[datatable-help] := unclarity and possible bug?

Matthew Dowle mdowle at mdowle.plus.com
Thu Aug 4 15:56:19 CEST 2011


Try cacheOK=FALSE (passed on to download.file() via ...)

Or, sessionInfo() please. Is it Windows (dll not being refeshed).  Reboot, 
clear out,  R --vanilla install,  clear out browser cache manually.  Failing 
all that,  download file manually and install from file.

The rnorm(10) is already a vector as long as the table itself => invokes 
"replace" column. Since you the user already created it,  it is plonked 
right into the column, bang.
The other case is recycling or subassign, and that preserves the column's 
type (for speed, unlike data.frame).
So, intended behaviour,  just not what you expected.


"Chris Neff" <caneff at gmail.com> wrote in message 
news:CAAuY0RWYJ8+wEbVG8XvYYqhSNFPV6XxgdQo8smRy+DRWGj5sfg at mail.gmail.com...
I've ran the following 3 different times in new sessions:

install.packages("data.table",
repos="http://R-Forge.R-project.org",type="source")

and still DT[,z:=5] does nothing.  Is there something I check to make
sure that the latest version is loaded?


As for the coercion stuff, I feel that it feels somewhat inconsistent
right now. For instance:

> DT <- data.table(x=1:10, y=1:10)

> DT$y <- TRUE

> sapply(DT, class)

Written task A:
Answer these from the mailing-list thread:
(i) What setting does Matthew Dowle suggest trying first?
(ii) According to the reply, what does recycling or subassign preserve?
(iii) How many times did Chris Neff run the install command in new sessions?

Dataset excerpts:
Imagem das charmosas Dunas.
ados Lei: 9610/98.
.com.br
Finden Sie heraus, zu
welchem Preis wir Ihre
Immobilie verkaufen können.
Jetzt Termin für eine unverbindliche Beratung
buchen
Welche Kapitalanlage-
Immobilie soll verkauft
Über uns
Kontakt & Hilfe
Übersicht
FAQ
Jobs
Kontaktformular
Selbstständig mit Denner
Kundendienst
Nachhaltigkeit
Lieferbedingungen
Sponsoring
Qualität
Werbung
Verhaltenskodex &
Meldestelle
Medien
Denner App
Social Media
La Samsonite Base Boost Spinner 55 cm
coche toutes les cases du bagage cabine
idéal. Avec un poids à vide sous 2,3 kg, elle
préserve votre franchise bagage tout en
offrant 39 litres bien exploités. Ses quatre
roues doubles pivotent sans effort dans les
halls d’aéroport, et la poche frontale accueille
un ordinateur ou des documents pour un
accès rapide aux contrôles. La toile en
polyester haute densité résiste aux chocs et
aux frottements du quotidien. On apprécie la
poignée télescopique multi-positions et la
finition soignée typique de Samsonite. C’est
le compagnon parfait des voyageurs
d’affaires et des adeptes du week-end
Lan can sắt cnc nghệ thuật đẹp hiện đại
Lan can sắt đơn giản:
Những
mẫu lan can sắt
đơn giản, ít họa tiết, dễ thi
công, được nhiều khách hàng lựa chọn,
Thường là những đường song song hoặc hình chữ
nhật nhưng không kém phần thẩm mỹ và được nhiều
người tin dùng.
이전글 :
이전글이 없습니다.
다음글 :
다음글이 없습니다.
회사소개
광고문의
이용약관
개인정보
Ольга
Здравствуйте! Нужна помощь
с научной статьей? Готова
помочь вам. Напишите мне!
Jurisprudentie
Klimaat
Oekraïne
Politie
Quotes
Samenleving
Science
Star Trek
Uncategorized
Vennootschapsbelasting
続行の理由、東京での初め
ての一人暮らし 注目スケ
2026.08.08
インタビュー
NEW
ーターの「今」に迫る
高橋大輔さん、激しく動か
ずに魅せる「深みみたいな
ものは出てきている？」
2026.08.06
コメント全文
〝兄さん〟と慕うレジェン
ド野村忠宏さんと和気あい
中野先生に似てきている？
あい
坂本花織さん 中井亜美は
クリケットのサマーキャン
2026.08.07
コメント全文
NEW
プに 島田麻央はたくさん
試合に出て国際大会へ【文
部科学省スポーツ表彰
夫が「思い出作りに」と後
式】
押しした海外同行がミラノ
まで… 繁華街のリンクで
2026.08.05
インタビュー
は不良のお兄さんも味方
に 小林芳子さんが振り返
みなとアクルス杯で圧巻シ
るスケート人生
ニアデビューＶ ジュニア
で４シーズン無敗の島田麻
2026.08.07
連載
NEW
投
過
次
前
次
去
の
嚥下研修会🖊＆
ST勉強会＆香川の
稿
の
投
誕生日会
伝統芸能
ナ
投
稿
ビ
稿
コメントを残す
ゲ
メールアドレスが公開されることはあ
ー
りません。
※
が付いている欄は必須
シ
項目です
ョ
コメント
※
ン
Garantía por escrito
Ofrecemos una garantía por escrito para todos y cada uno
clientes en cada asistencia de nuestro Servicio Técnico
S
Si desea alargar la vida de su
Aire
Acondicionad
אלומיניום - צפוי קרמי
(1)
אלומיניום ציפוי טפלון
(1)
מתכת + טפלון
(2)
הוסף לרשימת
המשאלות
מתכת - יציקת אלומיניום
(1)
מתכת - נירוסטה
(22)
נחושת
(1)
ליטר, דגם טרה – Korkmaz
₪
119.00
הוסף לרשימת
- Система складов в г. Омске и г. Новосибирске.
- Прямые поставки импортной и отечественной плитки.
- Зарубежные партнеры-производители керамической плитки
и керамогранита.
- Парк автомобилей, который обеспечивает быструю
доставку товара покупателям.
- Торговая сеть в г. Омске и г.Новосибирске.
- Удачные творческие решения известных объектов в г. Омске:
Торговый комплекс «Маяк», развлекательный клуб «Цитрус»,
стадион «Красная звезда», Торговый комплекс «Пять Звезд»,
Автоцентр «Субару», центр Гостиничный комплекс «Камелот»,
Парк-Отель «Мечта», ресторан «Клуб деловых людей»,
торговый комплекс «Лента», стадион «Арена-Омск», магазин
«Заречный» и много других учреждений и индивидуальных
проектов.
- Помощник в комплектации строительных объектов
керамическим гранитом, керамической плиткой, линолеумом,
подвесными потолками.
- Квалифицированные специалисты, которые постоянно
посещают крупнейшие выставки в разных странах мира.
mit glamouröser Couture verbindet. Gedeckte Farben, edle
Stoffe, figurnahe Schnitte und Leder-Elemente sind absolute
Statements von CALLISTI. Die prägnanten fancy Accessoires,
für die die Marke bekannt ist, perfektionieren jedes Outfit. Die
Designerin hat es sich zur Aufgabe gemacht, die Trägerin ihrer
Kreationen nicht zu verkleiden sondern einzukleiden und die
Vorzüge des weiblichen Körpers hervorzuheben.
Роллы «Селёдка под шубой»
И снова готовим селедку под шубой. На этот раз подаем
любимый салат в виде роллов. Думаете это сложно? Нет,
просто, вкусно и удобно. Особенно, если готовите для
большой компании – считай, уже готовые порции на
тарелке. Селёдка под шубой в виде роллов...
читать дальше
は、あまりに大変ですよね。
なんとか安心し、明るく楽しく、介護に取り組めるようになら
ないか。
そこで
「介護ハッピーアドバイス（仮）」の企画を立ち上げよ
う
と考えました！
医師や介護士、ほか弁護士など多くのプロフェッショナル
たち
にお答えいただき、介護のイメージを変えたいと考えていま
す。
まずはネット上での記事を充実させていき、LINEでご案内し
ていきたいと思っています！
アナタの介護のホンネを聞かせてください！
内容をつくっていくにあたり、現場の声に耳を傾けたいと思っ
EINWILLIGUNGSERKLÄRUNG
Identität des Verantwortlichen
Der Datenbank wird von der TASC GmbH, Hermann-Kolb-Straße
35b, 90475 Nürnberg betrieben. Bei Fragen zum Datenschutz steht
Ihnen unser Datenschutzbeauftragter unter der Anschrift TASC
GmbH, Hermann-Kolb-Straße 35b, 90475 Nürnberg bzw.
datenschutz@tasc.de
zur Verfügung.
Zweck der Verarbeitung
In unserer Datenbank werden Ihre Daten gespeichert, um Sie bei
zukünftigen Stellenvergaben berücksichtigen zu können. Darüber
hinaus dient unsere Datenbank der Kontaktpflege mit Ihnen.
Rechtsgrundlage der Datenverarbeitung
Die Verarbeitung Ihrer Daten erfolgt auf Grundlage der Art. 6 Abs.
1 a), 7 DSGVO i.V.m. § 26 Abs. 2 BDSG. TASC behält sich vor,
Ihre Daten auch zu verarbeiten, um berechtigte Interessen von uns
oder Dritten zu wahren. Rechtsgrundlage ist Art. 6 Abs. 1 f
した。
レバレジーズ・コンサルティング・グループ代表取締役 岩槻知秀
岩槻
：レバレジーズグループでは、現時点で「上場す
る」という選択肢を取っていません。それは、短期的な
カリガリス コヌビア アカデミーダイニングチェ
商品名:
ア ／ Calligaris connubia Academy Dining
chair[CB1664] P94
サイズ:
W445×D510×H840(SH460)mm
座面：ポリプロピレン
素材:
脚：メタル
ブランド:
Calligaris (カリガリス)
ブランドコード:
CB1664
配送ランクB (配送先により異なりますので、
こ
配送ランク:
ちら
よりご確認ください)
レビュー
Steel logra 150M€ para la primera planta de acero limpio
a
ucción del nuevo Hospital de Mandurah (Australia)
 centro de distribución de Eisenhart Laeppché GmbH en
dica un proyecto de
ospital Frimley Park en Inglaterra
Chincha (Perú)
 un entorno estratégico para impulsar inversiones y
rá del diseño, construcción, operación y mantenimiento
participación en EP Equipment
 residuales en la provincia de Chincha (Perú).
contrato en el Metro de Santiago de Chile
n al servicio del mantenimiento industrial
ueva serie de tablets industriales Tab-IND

Written task B: Restate the records word for word, starting at their first line and stopping after the line that contains "ずに魅せる「深みみたいな", with both of those lines included.

Response area A:
(i) cacheOK=FALSE
(ii) The column's type
(iii) 3 times

Response area B:
Imagem das charmosas Dunas.
ados Lei: 9610/98.
.com.br
Finden Sie heraus, zu
welchem Preis wir Ihre
Immobilie verkaufen können.
Jetzt Termin für eine unverbindliche Beratung
buchen
Welche Kapitalanlage-
Immobilie soll verkauft
Über uns
Kontakt & Hilfe
Übersicht
FAQ
Jobs
Kontaktformular
Selbstständig mit Denner
Kundendienst
Nachhaltigkeit
Lieferbedingungen
Sponsoring
Qualität
Werbung
Verhaltenskodex &
Meldestelle
Medien
Denner App
Social Media
La Samsonite Base Boost Spinner 55 cm
coche toutes les cases du bagage cabine
idéal. Avec un poids à vide sous 2,3 kg, elle
préserve votre franchise bagage tout en
offrant 39 litres bien exploités. Ses quatre
roues doubles pivotent sans effort dans les
halls d’aéroport, et la poche frontale accueille
un ordinateur ou des documents pour un
accès rapide aux contrôles. La toile en
polyester haute densité résiste aux chocs et
aux frottements du quotidien. On apprécie la
poignée télescopique multi-positions et la
finition soignée typique de Samsonite. C’est
le compagnon parfait des voyageurs
d’affaires et des adeptes du week-end
Lan can sắt cnc nghệ thuật đẹp hiện đại
Lan can sắt đơn giản:
Những
mẫu lan can sắt
đơn giản, ít họa tiết, dễ thi
công, được nhiều khách hàng lựa chọn,
Thường là những đường song song hoặc hình chữ
nhật nhưng không kém phần thẩm mỹ và được nhiều
người tin dùng.
이전글 :
이전글이 없습니다.
다음글 :
다음글이 없습니다.
회사소개
광고문의
이용약관
개인정보
Ольга
Здравствуйте! Нужна помощь
с научной статьей? Готова
помочь вам. Напишите мне!
Jurisprudentie
Klimaat
Oekraïne
Politie
Quotes
Samenleving
Science
Star Trek
Uncategorized
Vennootschapsbelasting
続行の理由、東京での初め
ての一人暮らし 注目スケ
2026.08.08
インタビュー
NEW
ーターの「今」に迫る
高橋大輔さん、激しく動か
ずに魅せる「深みみたいな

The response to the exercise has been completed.